Usciamo dal bosco sulla strada per Maiano e da qui, salvo un brevissimo tratto, inizia l'odissea dell'asfalto. Il lato tragicomico di questa tappa non viene da soggetti esterni, siamo noi stessi le macchiette, la camminata ormai è "a papera" e ricordo l'orrore provato a Firenze quando abbiamo scoperto di dover attraversare la ferrovia salendo i ripidi gradini di ferro di un cavalcavia. Le gambe molli dopo 8 km di asfalto che concludevano i 45km della giornata, tra un "manca molto?" e un "siamo arrivati?". 

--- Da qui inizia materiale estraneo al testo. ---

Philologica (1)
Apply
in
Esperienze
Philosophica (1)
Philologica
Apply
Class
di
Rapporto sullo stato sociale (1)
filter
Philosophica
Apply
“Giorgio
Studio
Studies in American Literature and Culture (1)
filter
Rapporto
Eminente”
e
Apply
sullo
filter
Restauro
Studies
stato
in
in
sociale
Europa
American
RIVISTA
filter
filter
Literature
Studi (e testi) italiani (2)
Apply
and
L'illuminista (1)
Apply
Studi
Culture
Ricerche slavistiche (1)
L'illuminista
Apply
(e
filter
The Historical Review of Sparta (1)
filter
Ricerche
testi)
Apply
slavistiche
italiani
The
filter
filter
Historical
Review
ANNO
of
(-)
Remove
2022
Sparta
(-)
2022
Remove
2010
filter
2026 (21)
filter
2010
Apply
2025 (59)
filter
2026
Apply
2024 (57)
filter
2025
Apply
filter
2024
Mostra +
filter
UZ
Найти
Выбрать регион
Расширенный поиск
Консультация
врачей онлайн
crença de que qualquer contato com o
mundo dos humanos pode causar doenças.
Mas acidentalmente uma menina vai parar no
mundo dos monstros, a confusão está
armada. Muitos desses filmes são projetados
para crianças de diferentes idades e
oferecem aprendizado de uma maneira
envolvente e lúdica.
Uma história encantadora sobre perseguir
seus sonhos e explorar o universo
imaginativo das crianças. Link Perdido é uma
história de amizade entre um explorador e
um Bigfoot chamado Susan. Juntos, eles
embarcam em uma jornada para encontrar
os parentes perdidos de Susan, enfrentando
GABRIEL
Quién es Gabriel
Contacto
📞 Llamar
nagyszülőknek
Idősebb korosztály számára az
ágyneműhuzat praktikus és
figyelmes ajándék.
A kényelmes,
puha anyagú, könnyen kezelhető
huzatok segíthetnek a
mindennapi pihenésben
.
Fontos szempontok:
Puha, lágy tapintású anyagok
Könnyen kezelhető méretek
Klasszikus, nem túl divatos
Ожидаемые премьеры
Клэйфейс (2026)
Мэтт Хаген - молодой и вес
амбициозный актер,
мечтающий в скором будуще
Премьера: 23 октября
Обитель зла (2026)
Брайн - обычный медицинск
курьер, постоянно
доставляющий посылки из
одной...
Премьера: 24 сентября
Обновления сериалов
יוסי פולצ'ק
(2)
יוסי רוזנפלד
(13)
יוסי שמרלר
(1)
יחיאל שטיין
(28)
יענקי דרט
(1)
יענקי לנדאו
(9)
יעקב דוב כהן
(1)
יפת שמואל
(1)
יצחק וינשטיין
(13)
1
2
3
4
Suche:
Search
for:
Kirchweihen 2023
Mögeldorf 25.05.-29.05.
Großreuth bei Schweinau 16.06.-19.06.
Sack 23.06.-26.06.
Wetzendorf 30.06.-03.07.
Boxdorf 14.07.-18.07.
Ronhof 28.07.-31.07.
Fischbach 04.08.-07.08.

Poi finalmente piazza della Signoria, splendida, resa ancor più bella dalla soddisfazione enorme di aver raggiunto l'obbiettivo. Cosa c'è di meglio di un aperitivo in piazza? Niente, neanche l'aperitivo, perché dal locale in cui ci accingevamo a sederci ci hanno cacciati in quanto pezzenti puzzoni. Ma va bene così, nulla ci toglierà la felicità dal cuore e la bellezza dagli occhi, certo per la stanchezza dai piedi ci vorrà un po', intanto ci prendiamo un taxi per percorrere il chilometro che ci separa dal B&B, facciamo finta che l'alloggio sia meraviglioso, ordiniamo una pizza, cuciamo i piedi e domani vedremo Firenze.


In totale 147 km percorsi, e 4670 metri di dislivello positivo. Stanchezza, umidità, risate, natura, belle persone e la consueta soddisfazione di fine cammino che voglio riprovare al più presto.